Task objective » Edit the records below so that "categories" becomes "groups" wherever it appears, with every other word unchanged. Leave the pictures out of your answer.

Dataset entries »
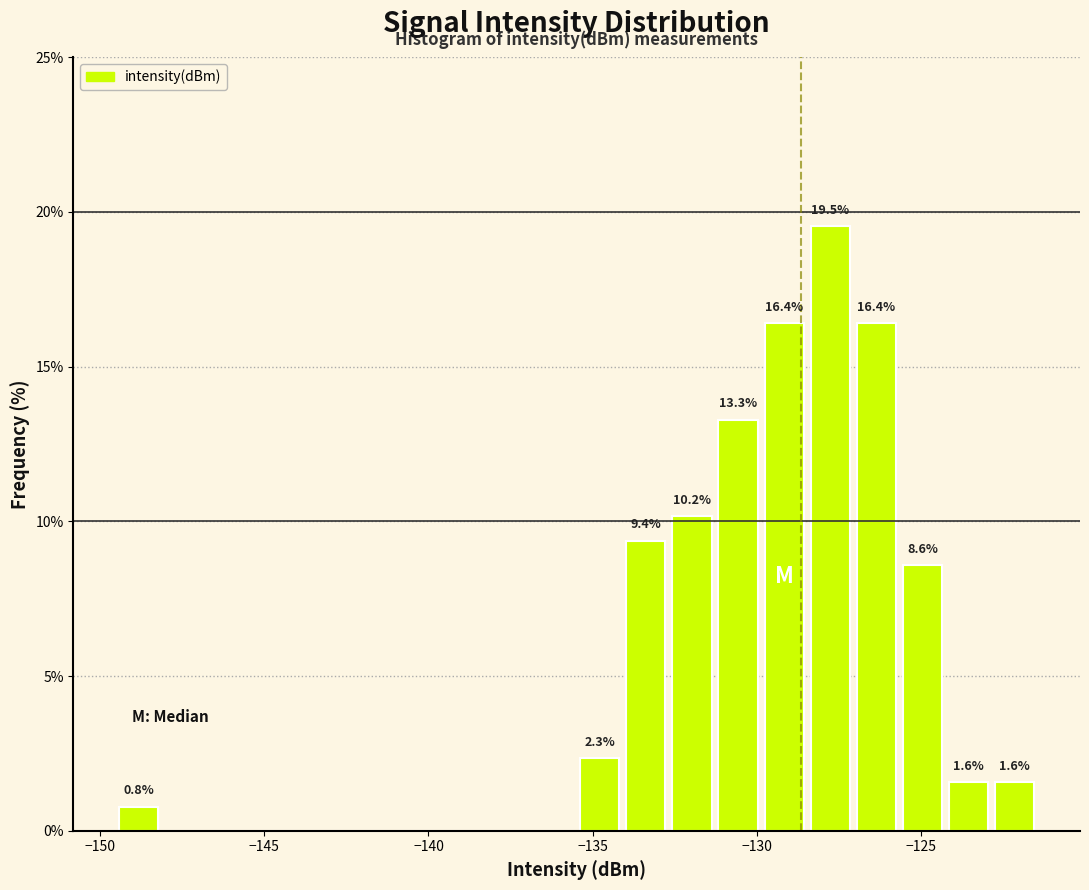

Around what value on the x-axis is the tallest bar? Give the approximate position of its centre, as read against the axis.

-128.0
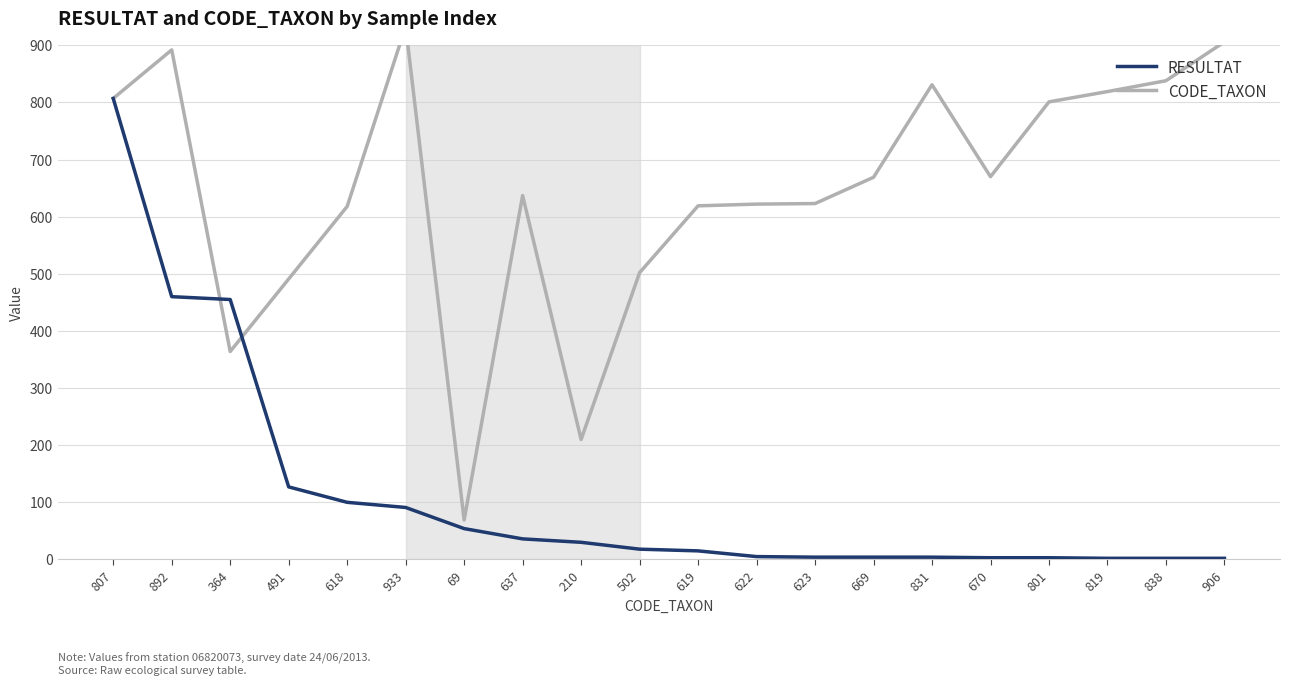

True or false: RESULTAT has more than 1 points higher than both neighbors.

False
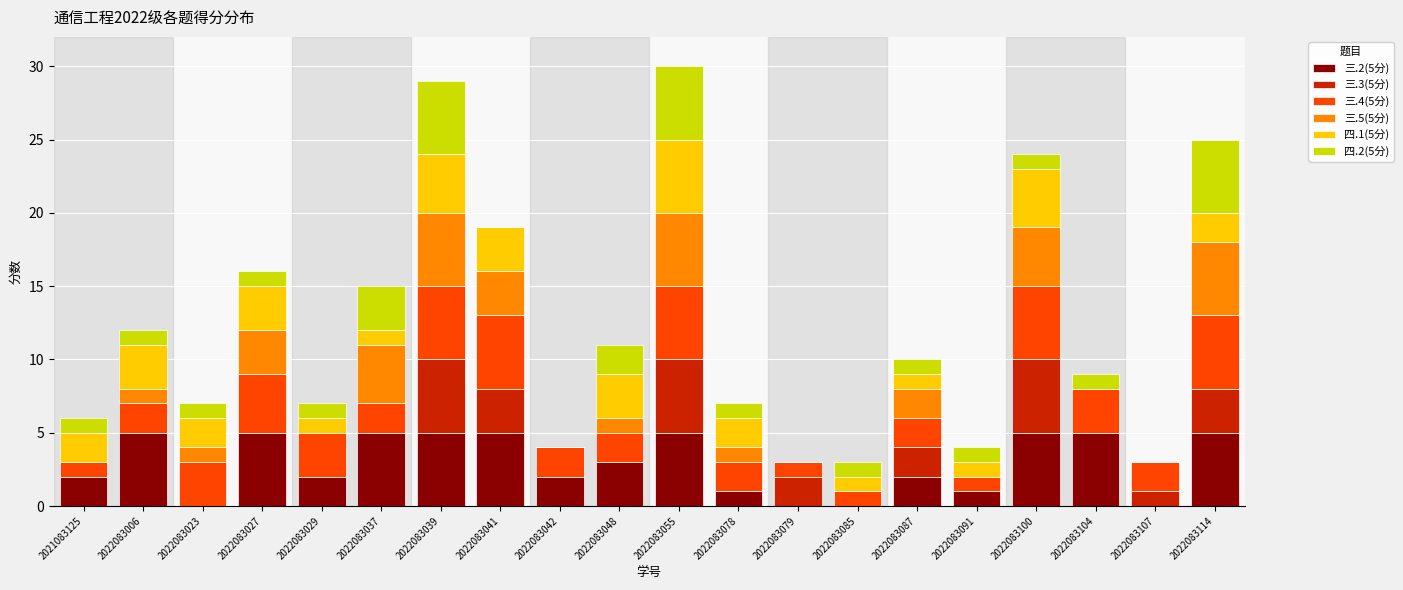

What is the total value across all series at 2022083091?

4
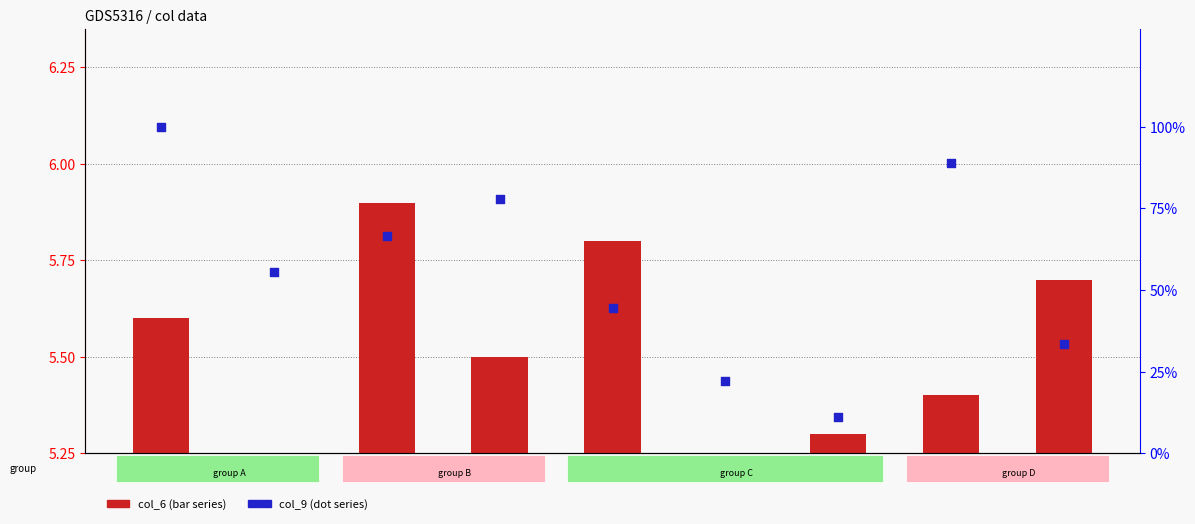

At how many categories does at least one series exceed 79?

2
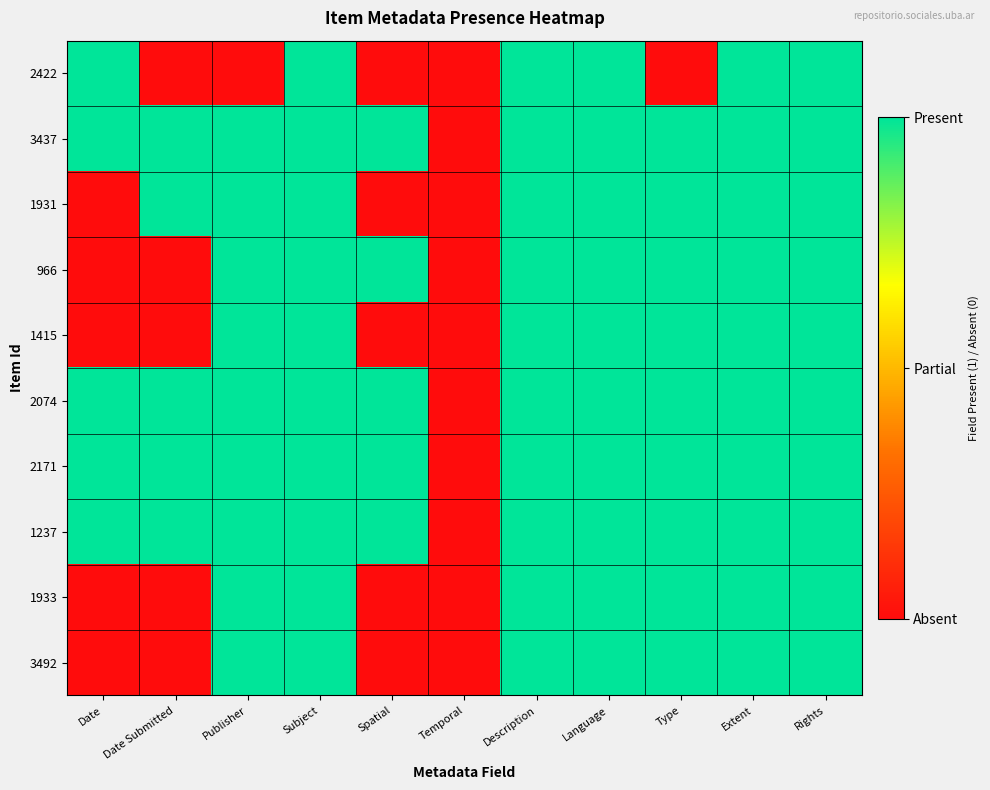

What is the spread (max minus min) of values at Date?

1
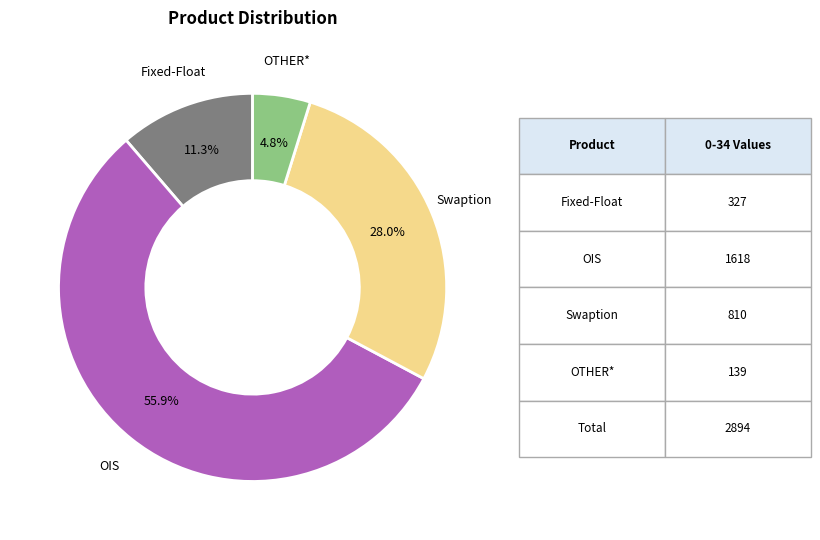

Is there a majority slice in this chart?

Yes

Result of the task »
Around what value on the x-axis is the tallest bar? Give the approximate position of its centre, as read against the axis.

-128.0

True or false: RESULTAT has more than 1 points higher than both neighbors.

False

What is the total value across all series at 2022083091?

4

At how many groups does at least one series exceed 79?

2

What is the spread (max minus min) of values at Date?

1

Is there a majority slice in this chart?

Yes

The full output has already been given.